En Guerre, ça commence par un pitch très classique, une histoire qu’on a l’impression d’entendre tous les jours aux infos : une usine à Agen, des marges pas assez importantes au goût des actionnaires et une Direction qui décide de fermer le site, en dépit des accords signés avec les délégués du personnel, de l’argent public touché et des 1100 salariés qui vont finir sur le carreau…
Le film de Stéphane Brizé suit donc les salariés de l’entreprise et plus précisément ceux qui sont syndiqués, dans leur lutte contre cette décision injuste, à travers les grèves, blocage d’usine, réunions syndicales et autres rencontres avec la Direction mais également les élus, etc. Un véritable parcours du combattant pour pouvoir être entendu…
L’une des particularités de En Guerre est qu’il ne compte qu’un acteur professionnel, à savoir Vincent Lindon. Sans surprise, le rôle de leader syndical lui va comme un gant et comme souvent, l’acteur se montre convaincant et touchant.
Dans le même ordre d’idée, pour de nombreuses scènes, une grande part d’improvisation a été laissée aux acteurs, afin de dépeindre les situations de la manière la plus réaliste possible. Si cette approche fonctionne plutôt bien dans l’ensemble, elle montre également ses limites avec un rendu parfois un peu froid et manquant d’émotions…
De même, le film alterne entre diverses réunions, actions de terrain et reportages TV fictifs. Il ne s’éloigne jamais de son sujet premier alors qu’il aurait pu être intéressant de se plonger également dans la vie quotidienne de ces ouvriers, de découvrir où ils vivent, leur difficulté et l’impact de la grève sur leur capacité à répondre aux besoins élémentaires de leur foyer. Certes, la question n’est pas éludée puisqu’elle sera même source de tensions entre syndicalistes, mais cela ne transparait pas plus que ça à l’écran.

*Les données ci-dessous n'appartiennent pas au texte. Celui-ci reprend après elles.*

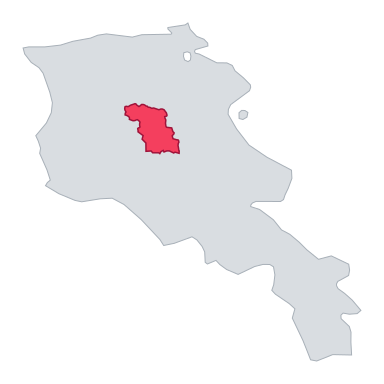 Hrazdan, Kotayk, Armenia (highlighted)
{"feature_id": "60910142B58018566981737", "entity_name": "Hrazdan", "entity_type": "district", "adm_level": 2, "iso_a3": "ARM", "parent_name": "Armenia", "parent_adm1": "Kotayk", "projection": "orthographic", "projection_center": [44.645, 40.538], "detail": "fine", "context": "in_parent", "style": "filled", "palette": "rose", "viewbox_px": 384, "rotation_deg": 0, "n_neighbors": 0, "source": "geoboundaries", "source_scale": "gbopen_adm2", "svg_char_len": 3195}
<svg xmlns="http://www.w3.org/2000/svg" viewBox="0 0 384 384"><path d="M163.7,245.5L159.9,239.5L141.3,219.7L124.0,204.5L112.2,198.2L100.3,198.8L81.7,201.8L75.0,200.4L58.9,193.7L45.5,185.7L47.4,182.5L50.3,180.1L47.0,169.9L39.7,153.4L40.6,148.2L38.3,141.1L35.8,135.7L46.4,123.0L51.3,112.7L52.4,102.7L49.8,92.2L43.1,73.2L39.0,67.7L31.2,62.4L24.7,54.0L23.1,48.0L28.7,46.9L44.8,46.9L60.5,45.1L72.8,41.3L90.5,38.1L97.8,35.2L106.4,33.9L132.3,37.1L141.9,34.7L171.1,34.2L171.8,33.0L167.9,29.0L167.9,27.5L185.2,24.9L187.9,23.0L190.2,29.4L196.7,36.4L203.9,39.2L207.7,43.1L207.9,46.0L195.3,49.6L194.5,51.4L195.3,53.2L199.1,54.0L216.8,62.8L226.9,62.9L232.3,65.5L235.0,70.8L243.5,77.9L250.3,84.8L250.7,87.2L249.5,90.7L230.7,104.6L228.4,109.3L228.1,114.3L236.6,129.0L249.0,145.1L266.9,157.2L291.5,170.2L291.9,178.4L288.2,188.3L285.0,195.0L283.5,199.6L280.5,201.5L256.1,201.4L252.4,203.0L250.8,205.0L250.7,206.6L259.6,209.5L273.4,219.8L281.5,229.9L289.8,234.3L299.2,242.2L306.7,249.7L318.5,259.3L331.3,255.9L348.7,264.2L349.6,270.1L348.6,275.5L337.8,281.4L336.5,283.9L336.6,285.9L338.1,288.7L344.5,293.3L352.2,300.1L360.9,310.4L357.2,313.6L349.3,314.2L343.1,313.1L340.9,315.2L341.1,318.7L349.3,326.5L351.0,332.2L350.9,342.3L351.6,355.0L332.7,354.6L316.7,361.0L310.6,359.8L306.4,349.1L302.9,340.4L292.3,318.1L294.9,308.8L289.2,303.6L275.4,294.2L271.8,290.3L273.7,284.8L274.9,274.9L273.5,266.8L269.8,264.5L263.0,264.4L254.7,266.5L238.1,274.4L226.6,269.5L219.9,264.6L216.0,260.4L207.4,264.0L205.2,262.3L204.7,251.9L202.1,246.4L196.9,239.9L192.0,236.8L174.3,243.3L163.7,245.5ZM190.4,60.0L190.9,56.2L190.1,52.9L187.3,51.8L183.8,52.7L183.5,56.4L184.6,60.0L188.1,61.6L190.4,60.0ZM246.9,117.2L242.9,119.5L239.1,118.5L239.0,112.7L241.7,110.4L244.9,110.5L247.9,112.5L246.9,117.2Z" fill="#d9dde1" stroke="#a8b0b8" stroke-width="1"/><path d="M125.1,106.6L124.8,107.7L124.7,108.8L125.0,110.2L126.0,112.0L125.4,112.9L125.3,113.5L125.1,114.0L125.2,114.8L125.2,115.0L125.8,115.1L127.3,115.7L128.8,116.7L129.3,117.5L129.5,118.3L129.4,119.4L132.9,120.7L134.0,120.7L135.2,120.5L136.1,120.0L136.8,119.8L137.4,119.7L139.0,120.9L140.0,122.1L139.7,123.3L139.6,124.1L139.6,125.3L140.0,127.0L139.1,127.7L138.1,128.1L137.7,128.6L138.2,131.4L138.1,131.5L138.0,131.8L143.1,135.6L142.1,139.2L145.9,143.0L146.0,151.3L151.1,151.0L152.7,152.8L158.8,152.8L159.8,153.6L160.9,151.7L163.2,150.4L164.0,152.0L166.8,150.9L169.3,150.9L173.7,153.0L175.0,152.2L179.1,153.3L179.2,150.9L178.8,150.3L178.5,147.9L178.3,146.9L178.0,145.5L178.3,143.4L178.9,142.3L178.7,140.9L178.4,140.2L178.0,139.9L176.8,139.8L173.0,138.7L172.2,135.8L173.9,133.9L174.1,132.8L172.9,131.6L171.7,127.9L166.7,127.3L166.3,127.0L165.9,126.2L165.5,123.2L165.8,120.5L165.7,119.5L165.0,118.3L164.7,116.6L166.1,116.3L166.9,115.8L167.0,115.1L166.4,112.9L164.0,109.7L162.2,109.0L161.1,109.0L160.5,109.1L159.7,109.5L158.7,109.7L154.0,108.1L153.1,108.0L152.3,108.3L151.7,108.3L150.2,107.5L149.5,107.3L148.7,107.3L148.0,107.1L147.3,106.2L146.2,106.1L144.7,105.0L143.3,104.5L141.6,104.5L139.8,106.0L139.0,106.5L138.5,106.4L138.0,105.8L136.9,105.2L135.9,103.9L135.0,103.7L130.5,105.2L128.6,106.4L127.9,106.6L126.3,106.3L125.1,106.6Z" fill="#f43f5e" stroke="#9f1239" stroke-width="1.5"/></svg>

En Guerre est néanmoins un film intéressant, car en dépit d’une trame globale bien connue, il montre tout de même l’envers du décor de ces mouvements sociaux : image parfois désastreuse auprès des médias et de la population, ou inversement, l’élan de solidarité généré. Mais aussi la difficulté de rencontrer des interlocuteurs crédibles, les dissensions internes quant à la stratégie à suivre, les conflits de personnalités, les manipulations de la Direction, l’épuisement quand le mouvement s’enlise…
Si Stéphane Brizé parvient le plus souvent à éviter la caricature (hormis peut-être la scène où le big boss se fait « secouer » par les ouvriers à la sortie d’une réunion), sa vision pourra néanmoins sembler manichéenne, mais probablement parce que ce type de situation l’est réellement.
En Guerre relate un sujet bien connu en France depuis 30 ans et en cela, il trouvera un fort écho auprès du public. Il a le mérite également de permettre des éclairages sur une situation dont les enjeux sont parfois mal compris et soulève la question récurrente du pouvoir réel de l’Etat dans pareil cas de figure. Il nous montre à nouveau, si besoin était, le poids de la Finance et du Marché sur nos vies quotidiennes et notamment pour ceux qui occupent les positions sociales les plus vulnérables.
Si l’ensemble aurait mérité un peu plus de chaleur, d’émotion et d’un « emballage » plus soigné (les musiques par exemple, sont vraiment décevantes), il n’en reste pas moins conseillé à ceux qui veulent un peu mieux comprendre le monde dans lequel on vit.